● ACTIVITY
Output every nonblank line of the data below as a JSON list of strings, one string per line, in order.

● DATA SECTION
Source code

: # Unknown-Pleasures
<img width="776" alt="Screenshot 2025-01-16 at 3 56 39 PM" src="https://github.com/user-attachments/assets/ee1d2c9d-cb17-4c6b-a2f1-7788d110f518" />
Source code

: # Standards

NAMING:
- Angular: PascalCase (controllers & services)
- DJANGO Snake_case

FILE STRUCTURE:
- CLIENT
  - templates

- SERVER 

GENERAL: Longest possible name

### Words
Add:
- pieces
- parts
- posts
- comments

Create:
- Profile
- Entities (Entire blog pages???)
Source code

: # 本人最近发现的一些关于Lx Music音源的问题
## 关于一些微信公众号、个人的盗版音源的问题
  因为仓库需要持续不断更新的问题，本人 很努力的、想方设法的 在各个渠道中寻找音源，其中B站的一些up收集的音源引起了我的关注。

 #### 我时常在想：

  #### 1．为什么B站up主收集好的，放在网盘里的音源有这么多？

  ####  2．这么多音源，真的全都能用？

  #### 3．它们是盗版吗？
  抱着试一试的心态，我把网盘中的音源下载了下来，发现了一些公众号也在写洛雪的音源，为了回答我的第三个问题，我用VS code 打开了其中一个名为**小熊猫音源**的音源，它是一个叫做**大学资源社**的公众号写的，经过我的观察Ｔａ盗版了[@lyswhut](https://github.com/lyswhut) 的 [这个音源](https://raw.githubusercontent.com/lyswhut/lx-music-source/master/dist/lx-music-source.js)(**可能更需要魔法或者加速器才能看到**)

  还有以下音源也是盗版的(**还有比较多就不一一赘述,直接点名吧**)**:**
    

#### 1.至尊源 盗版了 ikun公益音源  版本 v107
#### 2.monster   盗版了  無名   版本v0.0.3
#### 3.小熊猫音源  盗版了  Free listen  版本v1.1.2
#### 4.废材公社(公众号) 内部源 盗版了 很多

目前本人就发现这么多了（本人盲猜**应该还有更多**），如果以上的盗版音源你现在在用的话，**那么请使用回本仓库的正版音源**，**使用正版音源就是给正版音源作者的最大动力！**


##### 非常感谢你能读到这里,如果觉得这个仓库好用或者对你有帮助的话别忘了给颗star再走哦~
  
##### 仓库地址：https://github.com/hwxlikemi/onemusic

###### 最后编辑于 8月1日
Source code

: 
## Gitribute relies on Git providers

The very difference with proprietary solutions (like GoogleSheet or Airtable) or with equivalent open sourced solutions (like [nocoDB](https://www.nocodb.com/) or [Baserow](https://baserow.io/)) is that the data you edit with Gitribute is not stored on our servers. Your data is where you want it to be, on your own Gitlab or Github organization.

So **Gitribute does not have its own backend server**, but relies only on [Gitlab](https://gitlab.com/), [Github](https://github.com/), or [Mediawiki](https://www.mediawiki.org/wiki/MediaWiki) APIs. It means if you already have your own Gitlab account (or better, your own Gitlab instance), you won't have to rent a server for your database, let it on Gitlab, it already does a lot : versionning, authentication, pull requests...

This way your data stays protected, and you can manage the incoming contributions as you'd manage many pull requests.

● RESPONSE
[
  "Source code",
  ": # Unknown-Pleasures",
  "<img width=\"776\" alt=\"Screenshot 2025-01-16 at 3 56 39 PM\" src=\"https://github.com/user-attachments/assets/ee1d2c9d-cb17-4c6b-a2f1-7788d110f518\" />",
  "Source code",
  ": # Standards",
  "NAMING:",
  "- Angular: PascalCase (controllers & services)",
  "- DJANGO Snake_case",
  "FILE STRUCTURE:",
  "- CLIENT",
  "  - templates",
  "- SERVER ",
  "GENERAL: Longest possible name",
  "### Words",
  "Add:",
  "- pieces",
  "- parts",
  "- posts",
  "- comments",
  "Create:",
  "- Profile",
  "- Entities (Entire blog pages???)",
  "Source code",
  ": # 本人最近发现的一些关于Lx Music音源的问题",
  "## 关于一些微信公众号、个人的盗版音源的问题",
  "  因为仓库需要持续不断更新的问题，本人 很努力的、想方设法的 在各个渠道中寻找音源，其中B站的一些up收集的音源引起了我的关注。",
  " #### 我时常在想：",
  "  #### 1．为什么B站up主收集好的，放在网盘里的音源有这么多？",
  "  ####  2．这么多音源，真的全都能用？",
  "  #### 3．它们是盗版吗？",
  "  抱着试一试的心态，我把网盘中的音源下载了下来，发现了一些公众号也在写洛雪的音源，为了回答我的第三个问题，我用VS code 打开了其中一个名为**小熊猫音源**的音源，它是一个叫做**大学资源社**的公众号写的，经过我的观察Ｔａ盗版了[@lyswhut](https://github.com/lyswhut) 的 [这个音源](https://raw.githubusercontent.com/lyswhut/lx-music-source/master/dist/lx-music-source.js)(**可能更需要魔法或者加速器才能看到**)",
  "  还有以下音源也是盗版的(**还有比较多就不一一赘述,直接点名吧**)**:**",
  "#### 1.至尊源 盗版了 ikun公益音源  版本 v107",
  "#### 2.monster   盗版了  無名   版本v0.0.3",
  "#### 3.小熊猫音源  盗版了  Free listen  版本v1.1.2",
  "#### 4.废材公社(公众号) 内部源 盗版了 很多",
  "目前本人就发现这么多了（本人盲猜**应该还有更多**），如果以上的盗版音源你现在在用的话，**那么请使用回本仓库的正版音源**，**使用正版音源就是给正版音源作者的最大动力！**",
  "##### 非常感谢你能读到这里,如果觉得这个仓库好用或者对你有帮助的话别忘了给颗star再走哦~",
  "##### 仓库地址：https://github.com/hwxlikemi/onemusic",
  "###### 最后编辑于 8月1日",
  "Source code",
  ": ",
  "## Gitribute relies on Git providers",
  "The very difference with proprietary solutions (like GoogleSheet or Airtable) or with equivalent open sourced solutions (like [nocoDB](https://www.nocodb.com/) or [Baserow](https://baserow.io/)) is that the data you edit with Gitribute is not stored on our servers. Your data is where you want it to be, on your own Gitlab or Github organization.",
  "So **Gitribute does not have its own backend server**, but relies only on [Gitlab](https://gitlab.com/), [Github](https://github.com/), or [Mediawiki](https://www.mediawiki.org/wiki/MediaWiki) APIs. It means if you already have your own Gitlab account (or better, your own Gitlab instance), you won't have to rent a server for your database, let it on Gitlab, it already does a lot : versionning, authentication, pull requests...",
  "This way your data stays protected, and you can manage the incoming contributions as you'd manage many pull requests."
]